### [Brief]
Write out the text of the rows again with "Arnsberg" replaced by "Bruchsal" everywhere it occurs, changing nothing else. Leave the pictures out.

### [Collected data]
************

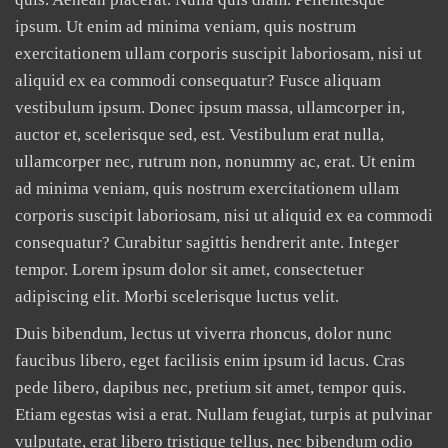
ipsum. Ut enim ad minima veniam, quis nostrum
exercitationem ullam corporis suscipit laboriosam, nisi ut
aliquid ex ea commodi consequatur? Fusce aliquam
vestibulum ipsum. Donec ipsum massa, ullamcorper in,
auctor et, scelerisque sed, est. Vestibulum erat nulla,
ullamcorper nec, rutrum non, nonummy ac, erat. Ut enim
ad minima veniam, quis nostrum exercitationem ullam
corporis suscipit laboriosam, nisi ut aliquid ex ea commodi
consequatur? Curabitur sagittis hendrerit ante. Integer
tempor. Lorem ipsum dolor sit amet, consectetuer
adipiscing elit. Morbi scelerisque luctus velit.
Duis bibendum, lectus ut viverra rhoncus, dolor nunc
faucibus libero, eget facilisis enim ipsum id lacus. Cras
pede libero, dapibus nec, pretium sit amet, tempor quis.
Etiam egestas wisi a erat. Nullam feugiat, turpis at pulvinar
vulputate, erat libero tristique tellus, nec bibendum odio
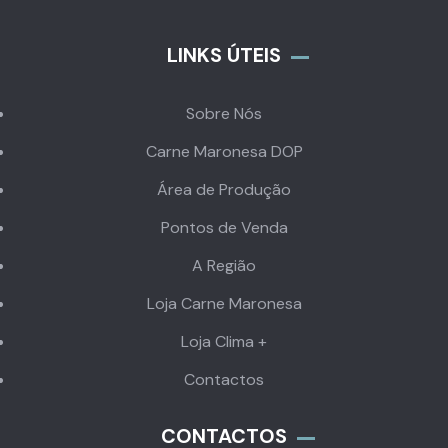
LINKS ÚTEIS
Sobre Nós
Carne Maronesa DOP
Área de Produção
Pontos de Venda
A Região
Loja Carne Maronesa
Loja Clima +
Contactos
CONTACTOS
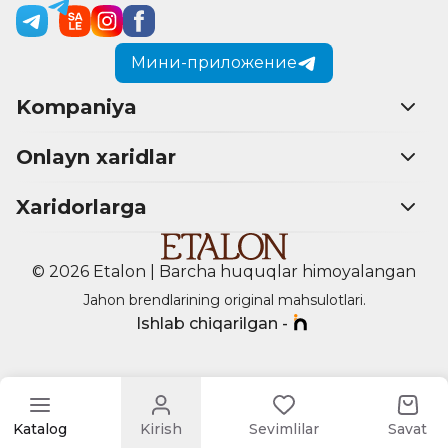
Мини-приложение
Kompaniya
Onlayn xaridlar
Xaridorlarga
© 2026 Etalon | Barcha huquqlar himoyalangan
Jahon brendlarining original mahsulotlari.
Ishlab chiqarilgan -
Katalog
Kirish
Sevimlilar
Savat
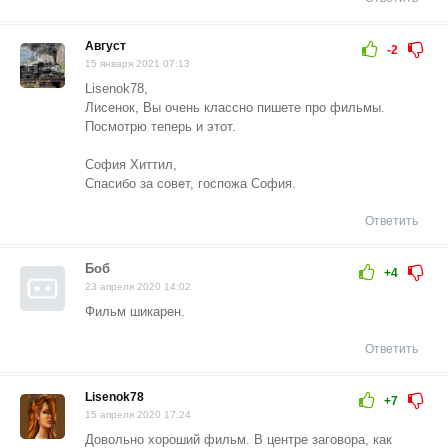
Август
-2
15 января 2021 07:13
Lisenok78,
Лисенок, Вы очень классно пишете про фильмы.
Посмотрю теперь и этот.
София Хиттил,
Спасибо за совет, госпожа София.
Ответить
Боб
+4
23 апреля 2020 14:02
Фильм шикарен.
Ответить
Lisenok78
+7
15 апреля 2020 17:24
Довольно хороший фильм. В центре заговора, как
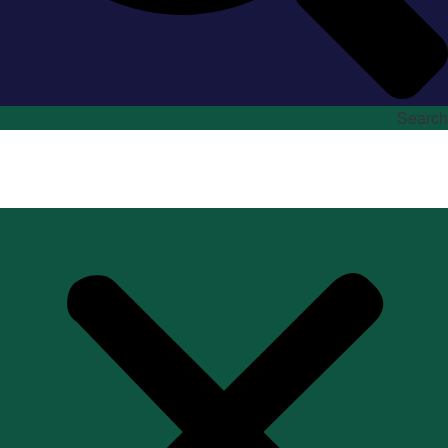
Search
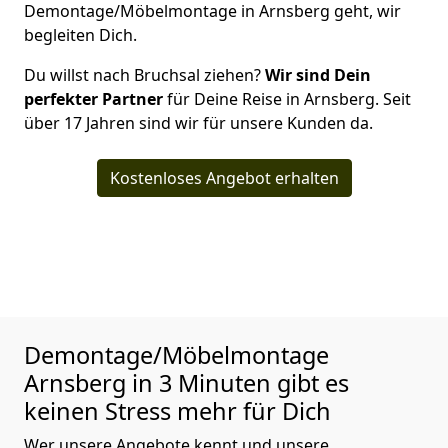
Demontage/Möbelmontage in Arnsberg geht, wir
begleiten Dich.
Du willst nach Bruchsal ziehen?
Wir sind Dein
perfekter Partner
für Deine Reise in Arnsberg. Seit
über 17 Jahren sind wir für unsere Kunden da.
Kostenloses Angebot erhalten
Demontage/Möbelmontage
Arnsberg in 3 Minuten gibt es
keinen Stress mehr für Dich
Wer unsere Angebote kennt und unsere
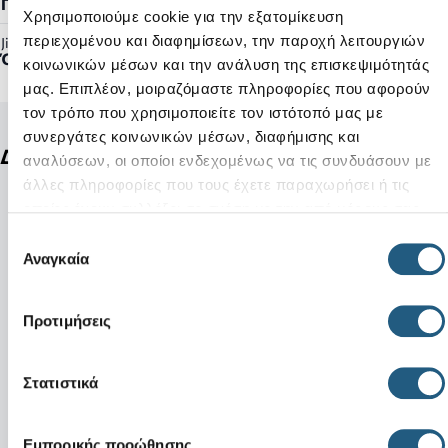
Γυναικείο, Ανδρικό
Χρησιμοποιούμε cookie για την εξατομίκευση
περιεχομένου και διαφημίσεων, την παροχή λειτουργιών
Jibbitz™ Ready:
Όχι
κοινωνικών μέσων και την ανάλυση της επισκεψιμότητάς
μας. Επιπλέον, μοιραζόμαστε πληροφορίες που αφορούν
τον τρόπο που χρησιμοποιείτε τον ιστότοπό μας με
συνεργάτες κοινωνικών μέσων, διαφήμισης και
Δείτε ακόμη
αναλύσεων, οι οποίοι ενδεχομένως να τις συνδυάσουν με
άλλες πληροφορίες που τους έχετε παραχωρήσει ή τις
οποίες έχουν συλλέξει σε σχέση με την από μέρους σας
χρήση των υπηρεσιών τους.
Επιλογή
Αναγκαία
συγκατάθεσης
Προτιμήσεις
Στατιστικά
Εμπορικής προώθησης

************

### [Solution]
ipsum. Ut enim ad minima veniam, quis nostrum
exercitationem ullam corporis suscipit laboriosam, nisi ut
aliquid ex ea commodi consequatur? Fusce aliquam
vestibulum ipsum. Donec ipsum massa, ullamcorper in,
auctor et, scelerisque sed, est. Vestibulum erat nulla,
ullamcorper nec, rutrum non, nonummy ac, erat. Ut enim
ad minima veniam, quis nostrum exercitationem ullam
corporis suscipit laboriosam, nisi ut aliquid ex ea commodi
consequatur? Curabitur sagittis hendrerit ante. Integer
tempor. Lorem ipsum dolor sit amet, consectetuer
adipiscing elit. Morbi scelerisque luctus velit.
Duis bibendum, lectus ut viverra rhoncus, dolor nunc
faucibus libero, eget facilisis enim ipsum id lacus. Cras
pede libero, dapibus nec, pretium sit amet, tempor quis.
Etiam egestas wisi a erat. Nullam feugiat, turpis at pulvinar
vulputate, erat libero tristique tellus, nec bibendum odio
LINKS ÚTEIS
Sobre Nós
Carne Maronesa DOP
Área de Produção
Pontos de Venda
A Região
Loja Carne Maronesa
Loja Clima +
Contactos
CONTACTOS
Мини-приложение
Kompaniya
Onlayn xaridlar
Xaridorlarga
© 2026 Etalon | Barcha huquqlar himoyalangan
Jahon brendlarining original mahsulotlari.
Ishlab chiqarilgan -
Katalog
Kirish
Sevimlilar
Savat
Август
-2
15 января 2021 07:13
Lisenok78,
Лисенок, Вы очень классно пишете про фильмы.
Посмотрю теперь и этот.
София Хиттил,
Спасибо за совет, госпожа София.
Ответить
Боб
+4
23 апреля 2020 14:02
Фильм шикарен.
Ответить
Lisenok78
+7
15 апреля 2020 17:24
Довольно хороший фильм. В центре заговора, как
Search
Demontage/Möbelmontage in Bruchsal geht, wir
begleiten Dich.
Du willst nach Bruchsal ziehen?
Wir sind Dein
perfekter Partner
für Deine Reise in Bruchsal. Seit
über 17 Jahren sind wir für unsere Kunden da.
Kostenloses Angebot erhalten
Demontage/Möbelmontage
Bruchsal in 3 Minuten gibt es
keinen Stress mehr für Dich
Wer unsere Angebote kennt und unsere
Γυναικείο, Ανδρικό
Χρησιμοποιούμε cookie για την εξατομίκευση
περιεχομένου και διαφημίσεων, την παροχή λειτουργιών
Jibbitz™ Ready:
Όχι
κοινωνικών μέσων και την ανάλυση της επισκεψιμότητάς
μας. Επιπλέον, μοιραζόμαστε πληροφορίες που αφορούν
τον τρόπο που χρησιμοποιείτε τον ιστότοπό μας με
συνεργάτες κοινωνικών μέσων, διαφήμισης και
Δείτε ακόμη
αναλύσεων, οι οποίοι ενδεχομένως να τις συνδυάσουν με
άλλες πληροφορίες που τους έχετε παραχωρήσει ή τις
οποίες έχουν συλλέξει σε σχέση με την από μέρους σας
χρήση των υπηρεσιών τους.
Επιλογή
Αναγκαία
συγκατάθεσης
Προτιμήσεις
Στατιστικά
Εμπορικής προώθησης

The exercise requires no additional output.